### Required work
1. Which lowercase Greek letters appear in the notation of the Dirichlet process passage?
2. Could you write the next part of the Dirichlet process passage, starting after its final sentence?

### Passage to read
- Opening Delimiter -

To make the concept of the Dirichlet process more concrete, we demonstrate how to utilize the Dirichlet process to estimate CDF given some data. Suppose that $y_1,y_2,\dots ,y_m$ represent a random sample from $F\left(y\right)$, $y_1,y_2,\dots ,y_m|F\sim F$, where $F\sim DP(\delta ,F_0)$.

The prior information is contained in $F_0$ and $\delta$, the posterior of distribution F is also a Dirichlet process, and the posterior distribution is $F|y_1,y_2,\dots ,y_m\sim DP\left(\delta +m,\frac{\delta \left(\chi \right)F_0+m\widehat{F}\left(y\right)}{\delta \left(\chi \right)+m}\right)$.

$$\begin{array}{cc}\hfill {\widehat{F}}_{SE}\left(y\right|y_1,y_2,\dots ,y_m)& =\frac{\delta \left((-\infty ,t]\right)+{\sum }_{i=1}^m{\varsigma }_{(Y_i\le y)}}{\delta \left(\chi \right)+m}\hfill \\ \hfill & =\frac{\delta \left(\chi \right)}{\delta \left(\chi \right)+m}{F}_0+\frac{m}{\delta \left(\chi \right)+m}\widehat{F}\left(y\right|y_1,y_2,\dots ,y_m)\hfill \end{array}$$

where $\widehat{F}\left(y\right)=\frac{{\sum }_{i=1}^m{\varsigma }_{(Y_i\le y)}}{m}$ is empirical CDF based on the sample, and ${\varsigma }_{(Y_i\le y)}$ is the indicator function. Obviously, if $\delta$ is equal to 0, that means there is no prior information, and $F_0$ has no effect on the posterior estimate.

- Closing Delimiter -

Entries taken from a collection:
- Opening Delimiter -

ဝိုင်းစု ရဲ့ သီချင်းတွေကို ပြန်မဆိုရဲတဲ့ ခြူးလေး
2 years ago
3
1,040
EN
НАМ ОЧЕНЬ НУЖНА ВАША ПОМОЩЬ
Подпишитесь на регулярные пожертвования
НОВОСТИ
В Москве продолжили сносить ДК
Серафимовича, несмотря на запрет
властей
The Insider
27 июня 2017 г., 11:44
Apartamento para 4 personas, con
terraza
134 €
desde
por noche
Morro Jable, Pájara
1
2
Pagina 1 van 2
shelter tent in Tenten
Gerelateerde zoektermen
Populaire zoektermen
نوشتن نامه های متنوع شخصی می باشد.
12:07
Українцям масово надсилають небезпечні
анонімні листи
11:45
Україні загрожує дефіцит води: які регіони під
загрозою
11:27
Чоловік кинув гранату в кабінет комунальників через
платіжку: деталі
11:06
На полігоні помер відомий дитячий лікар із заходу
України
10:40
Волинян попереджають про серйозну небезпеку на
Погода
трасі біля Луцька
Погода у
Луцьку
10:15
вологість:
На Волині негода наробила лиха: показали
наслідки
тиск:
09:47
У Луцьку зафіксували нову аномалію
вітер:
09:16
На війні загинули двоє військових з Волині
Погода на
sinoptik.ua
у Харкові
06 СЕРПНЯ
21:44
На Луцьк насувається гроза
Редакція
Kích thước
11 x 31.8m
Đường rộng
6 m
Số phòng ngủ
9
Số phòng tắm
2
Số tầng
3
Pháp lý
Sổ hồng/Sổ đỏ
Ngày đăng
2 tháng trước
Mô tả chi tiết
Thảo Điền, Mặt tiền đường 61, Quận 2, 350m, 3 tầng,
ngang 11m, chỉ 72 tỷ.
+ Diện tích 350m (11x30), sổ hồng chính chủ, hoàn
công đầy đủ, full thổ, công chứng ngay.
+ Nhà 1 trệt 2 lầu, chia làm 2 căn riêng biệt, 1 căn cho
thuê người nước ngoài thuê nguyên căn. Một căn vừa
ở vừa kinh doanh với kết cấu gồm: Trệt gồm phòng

- Closing Delimiter -

### Answers to the exercises
1. δ (delta), χ (chi), ς (final sigma)

2.
4.2. The Nonparametric Bayesian Estimation of Mean Remaining Strength

According to Theorem 1, combined with dynamic signature, we derived the nonparametric Bayesian estimator of MRS. Then the nonparametric Bayesian estimation of ${\Phi }_{Y|X}\left(t\right)$, denoted by ${\widehat{\Phi }}_{Y|X}\left(t\right)$ is

$$\begin{array}{cc}\hfill & {\widehat{\Phi }}_{Y|X}\left(t\right)\hfill \\ \hfill & ={\sum }_{i_1=1}^{m-n+1}\cdots {\sum }_{i_{l\left(t\right)+1}=k\left(t\right)+1}^{m-n+l\left(t\right)+1}\cdots {\sum }_{i_n=i_{n-1}+1}^m{s}_{i_1,i_2,\dots ,i_n}\left(m-k\left(t\right)\right)\hfill \\ \hfill & ·{\int }_0^{\infty }\frac{{\int }_0^{\infty }\left(\begin{array}{c}m\\ i_n\end{array}\right){\left({\phi }_1\right)}^{i_n}{\left({\phi }_2\right)}^{m-i_n}\Delta \widehat{G}\left(x\right)}{{\int }_0^{\infty }{\left[1-{\widehat{F}}_{SE}(x+t)\right]}^m\Delta \widehat{G}\left(x\right)}dz.\hfill \end{array}$$

(2)

where ${\phi }_1={\widehat{F}}_{SE}(x+z+t)-{\widehat{F}}_{SE}(x+t)$, ${\phi }_2=1-{\widehat{F}}_{SE}(x+z+t)$, and $\Delta \widehat{G}\left(x\right)={\displaystyle \underset{\Delta x\to 0}{lim}}\frac{(\widehat{G}(x+\Delta x)-\widehat{G}\left(x\right))}{\Delta x}$. ${\widehat{F}}_{SE}\left(y\right)$ is the nonparametric Bayesian estimation of strength distribution function $F\left(y\right)$. Similarly, $\widehat{G}\left(x\right)$ is the nonparametric Bayesian estimation of stress distribution function $G\left(x\right)$.

5. Simulation Analysis

In this section, the simulation analysis of MRS is discussed. Although the estimation of SSR for different systems has been widely researched, there is little literature on MRS estimation. In order to evaluate the performance of the nonparametric Bayesian method, Monte Carlo simulation is conducted with a simple five-component system.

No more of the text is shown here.